Building a Nest by an Automaton
Jurek Czyzowicz, Dariusz Dereniowski, Andrzej Pelc
TL;DR
The paper studies constructing a nest from bricks on an unknown, infinite grid using a robot modeled as a deterministic finite automaton. It introduces the concepts of a rough disc and a marker to maintain connectivity while bricks are moved, and defines a sequence of procedures—sweeping, search walks, backtracking, and disc extension—to iteratively grow a compact structure containing all bricks. The main contribution is a universal automaton that builds a nest from any initial connected field of size $z$ and span $s$ in time $O(sz)$, with a proven $\,\Omega(sz)\,$ lower bound, establishing optimality.

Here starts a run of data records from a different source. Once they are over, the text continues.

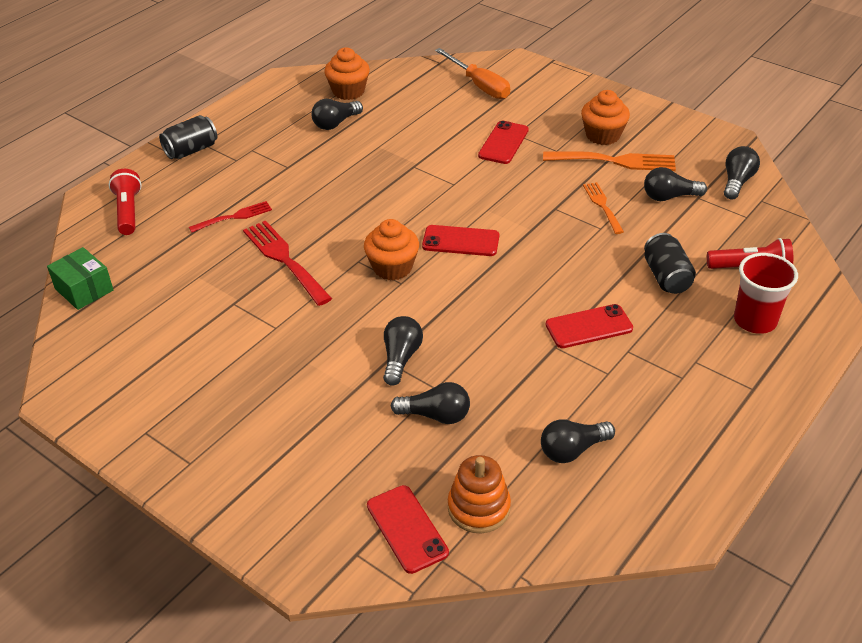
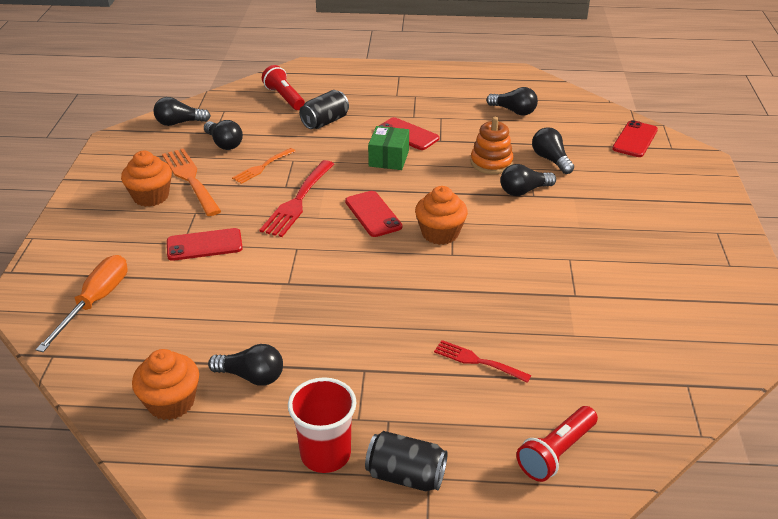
camera: 125 degrees left, 5 degrees down
(84, 289) = (679, 401): green box -> green box (389, 158)
(284, 259) = (496, 295): red fork -> red fork (298, 201)
(479, 508) = (590, 124): orange stacking toy -> orange stacking toy (491, 163)
(755, 320) = (337, 86): red cup -> red cup (325, 454)

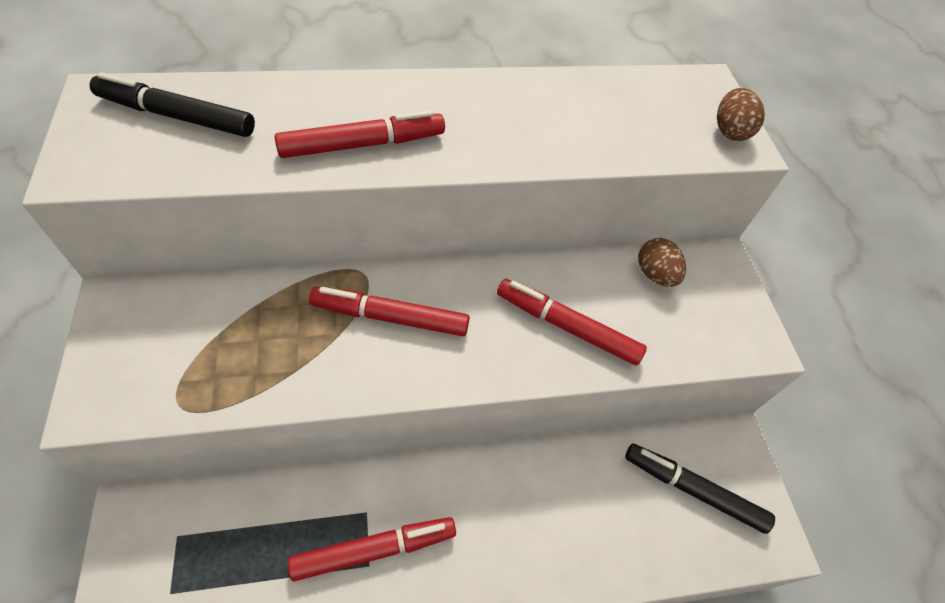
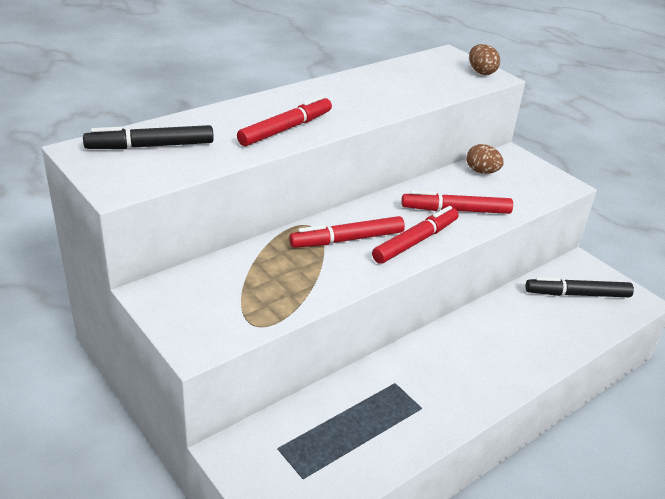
camera: 25 degrees left, 20 degrees down
(374, 549) = (417, 398): red marker -> red marker (415, 241)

This work demonstrates that finite automata can perform optimal structure-building tasks in unknown environments and opens avenues for understanding parallelization and the classes of target structures achievable by a single automaton.
Abstract
A robot modeled as a deterministic finite automaton has to build a structure from material available to it. The robot navigates in the infinite oriented grid $\mathbb{Z} \times \mathbb{Z}$. Some cells of the grid are full (contain a brick) and others are empty. The subgraph of the grid induced by full cells, called the field, is initially connected. The (Manhattan) distance between the farthest cells of the field is called its span. The robot starts at a full cell. It can carry at most one brick at a time. At each step it can pick a brick from a full cell, move to an adjacent cell and drop a brick at an empty cell. The aim of the robot is to construct the most compact possible structure composed of all bricks, i.e., a nest. That is, the robot has to move all bricks in such a way that the span of the resulting field be the smallest. Our main result is the design of a deterministic finite automaton that accomplishes this task and subsequently stops, for every initially connected field, in time $O(sz)$, where $s$ is the span of the initial field and $z$ is the number of bricks. We show that this complexity is optimal.